- The pound rallies as political manoeuvring in Westminster reduces the risk of a no-deal Brexit
- Over two days, GBP rises 3% against the US dollar
- Manufacturing reports out of the US point to the first contraction in output for several years
- USD – weak across the board. Eurozone manufacturing data not much better
- The market not only expects rate cuts but in the case of the eurozone, receives further indication from the ECB that a cut is on the way
Sterling rallied against the dollar on Thursday, spurred on by the reduced likelihood of a no-deal Brexit. The price move was significant with the currency up 3.2% in the space of two days, two hours.

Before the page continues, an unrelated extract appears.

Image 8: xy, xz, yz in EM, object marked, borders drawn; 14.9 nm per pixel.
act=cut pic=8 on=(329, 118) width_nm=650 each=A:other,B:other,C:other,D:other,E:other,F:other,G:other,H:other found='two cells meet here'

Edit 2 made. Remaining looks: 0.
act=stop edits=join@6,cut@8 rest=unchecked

GBPUSD – Five-day price chart
The movement through the upper trend line ($1.2240) is almost a textbook break out. A burst through stop losses placed just above the trend line was followed by a period of consolidation, then a counter-move to the downside, which also clipped a range of bullish stop losses. The clear-out of stop losses in both directions will leave a lot of scalpers (both bulls and bears) wondering how they managed to make a loss on the trade. Those with wider stops may be celebrating riding at least part of the 3% price move.
Political malfunction spurs on the pound
The UK parliament risks falling into the category of those governing bodies that are best kept away from any serious business. During times of political stalemate in their own countries, the economies of Italy and Belgium have at times thrived. The argument goes that without the interference of politicians to contend with, business leaders can plan and build and bring about growth.

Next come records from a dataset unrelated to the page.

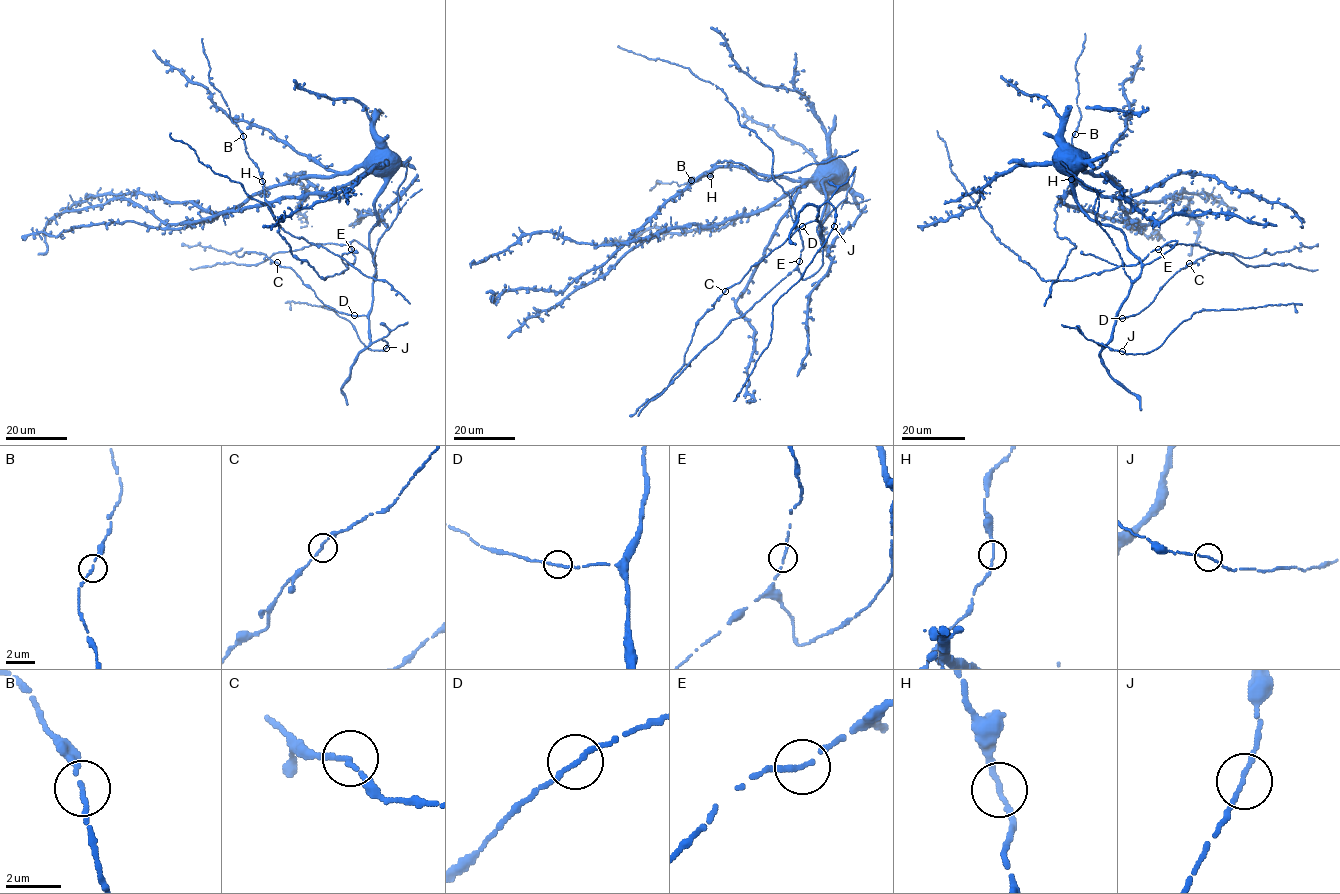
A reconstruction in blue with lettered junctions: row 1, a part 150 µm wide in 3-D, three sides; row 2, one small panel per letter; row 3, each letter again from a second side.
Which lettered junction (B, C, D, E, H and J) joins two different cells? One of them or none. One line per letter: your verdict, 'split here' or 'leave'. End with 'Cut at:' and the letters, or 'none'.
B: leave
C: leave
D: leave
E: leave
H: leave
J: leave
Cut at: none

The rally in the pound was fuelled by the opposition parties in the House of Commons managing to gain control of the order book. On Wednesday, legislation was passed to reduce the chance of a no-deal Brexit. On the same day, the incumbent government found itself effectively unable to put through its policy to bring about a snap general election. The attempt was defeated, meaning the hung parliament remains firmly seated.
While there was a bang and a crash as the no-deal Brexit bill was passed through parliament, there appears little chance of any further clarity emanating from Westminster. None of the possible alternative pathways out of the malaise have stepped forward as a front runner. No particular party appears to be able to form an effective government. The move in cable is a reflection of the reduced chance of no-deal Brexit happening rather than the situation becoming any easier to read.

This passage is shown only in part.